● **Work item**
Return an exact copy of the entries, skipping any picture you find.
[Start of section]
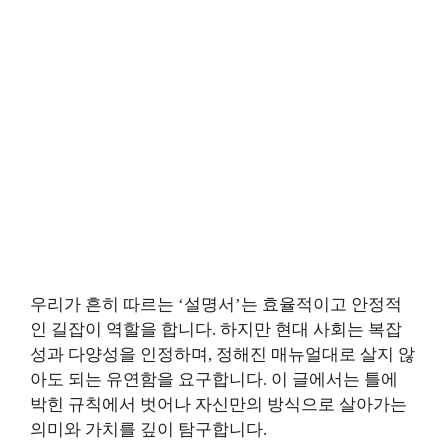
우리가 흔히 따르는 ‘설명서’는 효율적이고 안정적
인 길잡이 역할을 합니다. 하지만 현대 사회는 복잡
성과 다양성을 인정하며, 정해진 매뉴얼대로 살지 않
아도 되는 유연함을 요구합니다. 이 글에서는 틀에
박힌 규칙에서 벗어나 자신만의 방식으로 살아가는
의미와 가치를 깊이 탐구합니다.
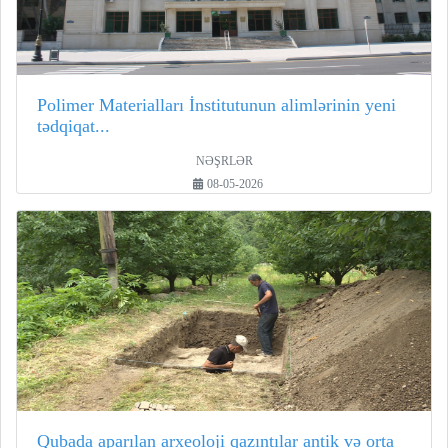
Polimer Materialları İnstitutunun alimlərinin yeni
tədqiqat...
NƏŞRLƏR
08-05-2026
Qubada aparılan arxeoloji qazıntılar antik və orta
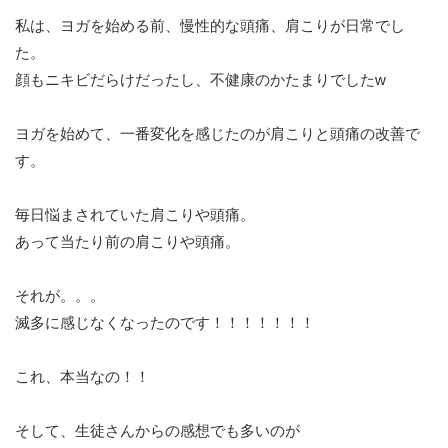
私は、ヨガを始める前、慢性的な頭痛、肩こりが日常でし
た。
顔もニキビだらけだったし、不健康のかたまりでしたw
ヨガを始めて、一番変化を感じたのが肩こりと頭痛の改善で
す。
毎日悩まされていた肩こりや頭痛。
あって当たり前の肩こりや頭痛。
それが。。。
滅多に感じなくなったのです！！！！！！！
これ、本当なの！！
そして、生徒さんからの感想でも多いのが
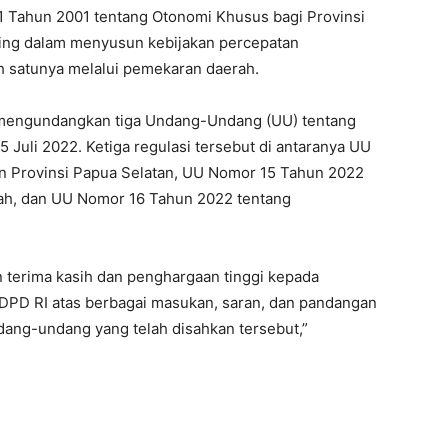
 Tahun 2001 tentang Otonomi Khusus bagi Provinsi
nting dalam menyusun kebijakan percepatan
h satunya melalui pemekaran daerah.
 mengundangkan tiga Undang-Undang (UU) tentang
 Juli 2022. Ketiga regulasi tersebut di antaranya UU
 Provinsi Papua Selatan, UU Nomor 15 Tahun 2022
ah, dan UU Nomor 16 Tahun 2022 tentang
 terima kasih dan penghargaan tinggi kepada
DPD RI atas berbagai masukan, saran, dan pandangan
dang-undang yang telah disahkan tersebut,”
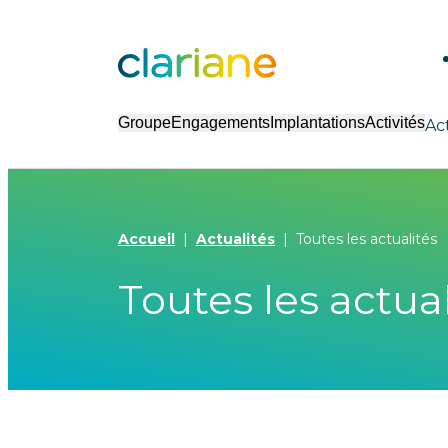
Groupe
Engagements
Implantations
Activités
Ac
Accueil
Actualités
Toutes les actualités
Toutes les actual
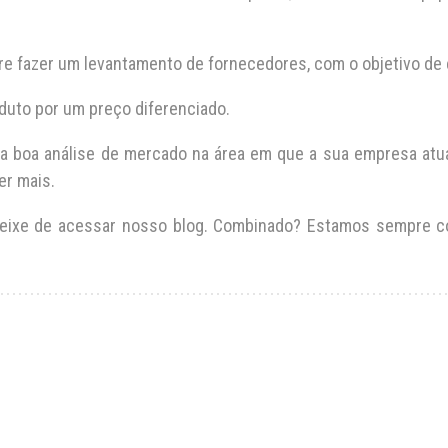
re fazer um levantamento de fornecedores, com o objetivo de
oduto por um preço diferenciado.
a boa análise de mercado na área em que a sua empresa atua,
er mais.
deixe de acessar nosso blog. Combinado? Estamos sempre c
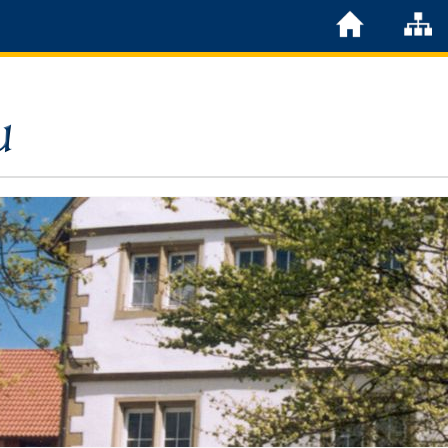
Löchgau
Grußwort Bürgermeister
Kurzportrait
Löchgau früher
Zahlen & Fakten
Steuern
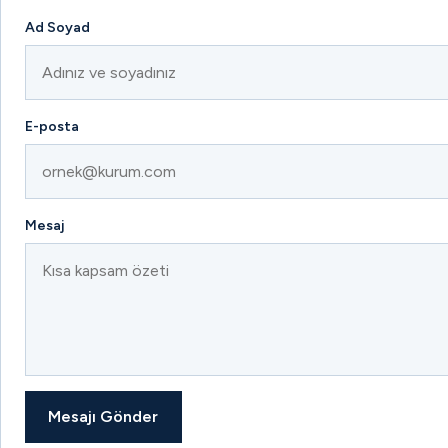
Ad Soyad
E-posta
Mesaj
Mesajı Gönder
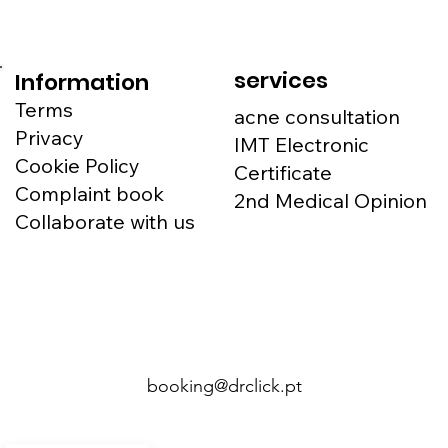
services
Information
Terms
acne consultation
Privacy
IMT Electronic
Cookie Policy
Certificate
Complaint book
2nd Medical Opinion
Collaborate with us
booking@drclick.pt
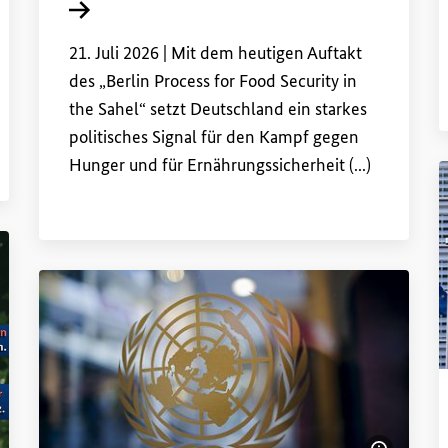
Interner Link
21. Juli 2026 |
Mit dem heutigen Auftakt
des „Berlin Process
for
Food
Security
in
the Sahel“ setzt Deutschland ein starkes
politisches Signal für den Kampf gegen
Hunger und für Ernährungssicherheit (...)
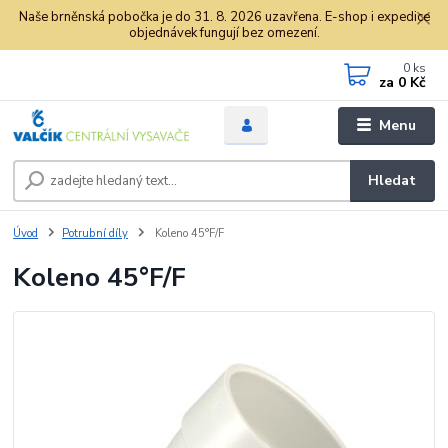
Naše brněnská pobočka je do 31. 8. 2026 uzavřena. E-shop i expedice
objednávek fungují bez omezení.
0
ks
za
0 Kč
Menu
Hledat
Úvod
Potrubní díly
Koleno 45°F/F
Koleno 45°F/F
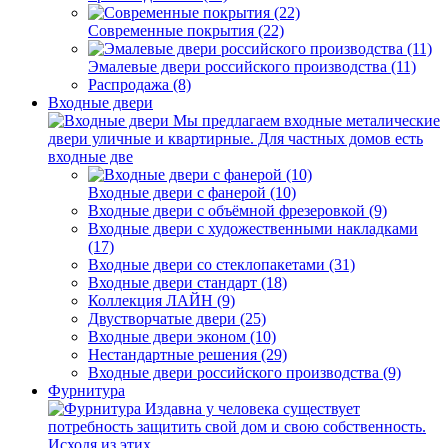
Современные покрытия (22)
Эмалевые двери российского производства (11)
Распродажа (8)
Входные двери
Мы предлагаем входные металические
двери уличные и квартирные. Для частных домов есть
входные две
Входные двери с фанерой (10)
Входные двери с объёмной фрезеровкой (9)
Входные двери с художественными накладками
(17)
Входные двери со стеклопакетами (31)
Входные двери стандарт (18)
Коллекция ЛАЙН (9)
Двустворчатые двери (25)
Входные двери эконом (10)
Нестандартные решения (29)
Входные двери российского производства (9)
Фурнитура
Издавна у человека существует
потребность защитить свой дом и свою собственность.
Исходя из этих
[End of section]
● **Output for this task**
우리가 흔히 따르는 ‘설명서’는 효율적이고 안정적
인 길잡이 역할을 합니다. 하지만 현대 사회는 복잡
성과 다양성을 인정하며, 정해진 매뉴얼대로 살지 않
아도 되는 유연함을 요구합니다. 이 글에서는 틀에
박힌 규칙에서 벗어나 자신만의 방식으로 살아가는
의미와 가치를 깊이 탐구합니다.
Polimer Materialları İnstitutunun alimlərinin yeni
tədqiqat...
NƏŞRLƏR
08-05-2026
Qubada aparılan arxeoloji qazıntılar antik və orta
私は、ヨガを始める前、慢性的な頭痛、肩こりが日常でし
た。
顔もニキビだらけだったし、不健康のかたまりでしたw
ヨガを始めて、一番変化を感じたのが肩こりと頭痛の改善で
す。
毎日悩まされていた肩こりや頭痛。
あって当たり前の肩こりや頭痛。
それが。。。
滅多に感じなくなったのです！！！！！！！
これ、本当なの！！
そして、生徒さんからの感想でも多いのが
 Tahun 2001 tentang Otonomi Khusus bagi Provinsi
nting dalam menyusun kebijakan percepatan
h satunya melalui pemekaran daerah.
 mengundangkan tiga Undang-Undang (UU) tentang
 Juli 2022. Ketiga regulasi tersebut di antaranya UU
 Provinsi Papua Selatan, UU Nomor 15 Tahun 2022
ah, dan UU Nomor 16 Tahun 2022 tentang
 terima kasih dan penghargaan tinggi kepada
DPD RI atas berbagai masukan, saran, dan pandangan
dang-undang yang telah disahkan tersebut,”
Groupe
Engagements
Implantations
Activités
Ac
Accueil
Actualités
Toutes les actualités
Toutes les actual
re fazer um levantamento de fornecedores, com o objetivo de
oduto por um preço diferenciado.
a boa análise de mercado na área em que a sua empresa atua,
er mais.
deixe de acessar nosso blog. Combinado? Estamos sempre c
Löchgau
Grußwort Bürgermeister
Kurzportrait
Löchgau früher
Zahlen & Fakten
Steuern
Ad Soyad
E-posta
Mesaj
Mesajı Gönder
services
Information
Terms
acne consultation
Privacy
IMT Electronic
Cookie Policy
Certificate
Complaint book
2nd Medical Opinion
Collaborate with us
booking@drclick.pt
Interner Link
21. Juli 2026 |
Mit dem heutigen Auftakt
des „Berlin Process
for
Food
Security
in
the Sahel“ setzt Deutschland ein starkes
politisches Signal für den Kampf gegen
Hunger und für Ernährungssicherheit (...)
Naše brněnská pobočka je do 31. 8. 2026 uzavřena. E-shop i expedice
objednávek fungují bez omezení.
0
ks
za
0 Kč
Menu
Hledat
Úvod
Potrubní díly
Koleno 45°F/F
Koleno 45°F/F
Современные покрытия (22)
Эмалевые двери российского производства (11)
Распродажа (8)
Входные двери
Мы предлагаем входные металические
двери уличные и квартирные. Для частных домов есть
входные две
Входные двери с фанерой (10)
Входные двери с объёмной фрезеровкой (9)
Входные двери с художественными накладками
(17)
Входные двери со стеклопакетами (31)
Входные двери стандарт (18)
Коллекция ЛАЙН (9)
Двустворчатые двери (25)
Входные двери эконом (10)
Нестандартные решения (29)
Входные двери российского производства (9)
Фурнитура
Издавна у человека существует
потребность защитить свой дом и свою собственность.
Исходя из этих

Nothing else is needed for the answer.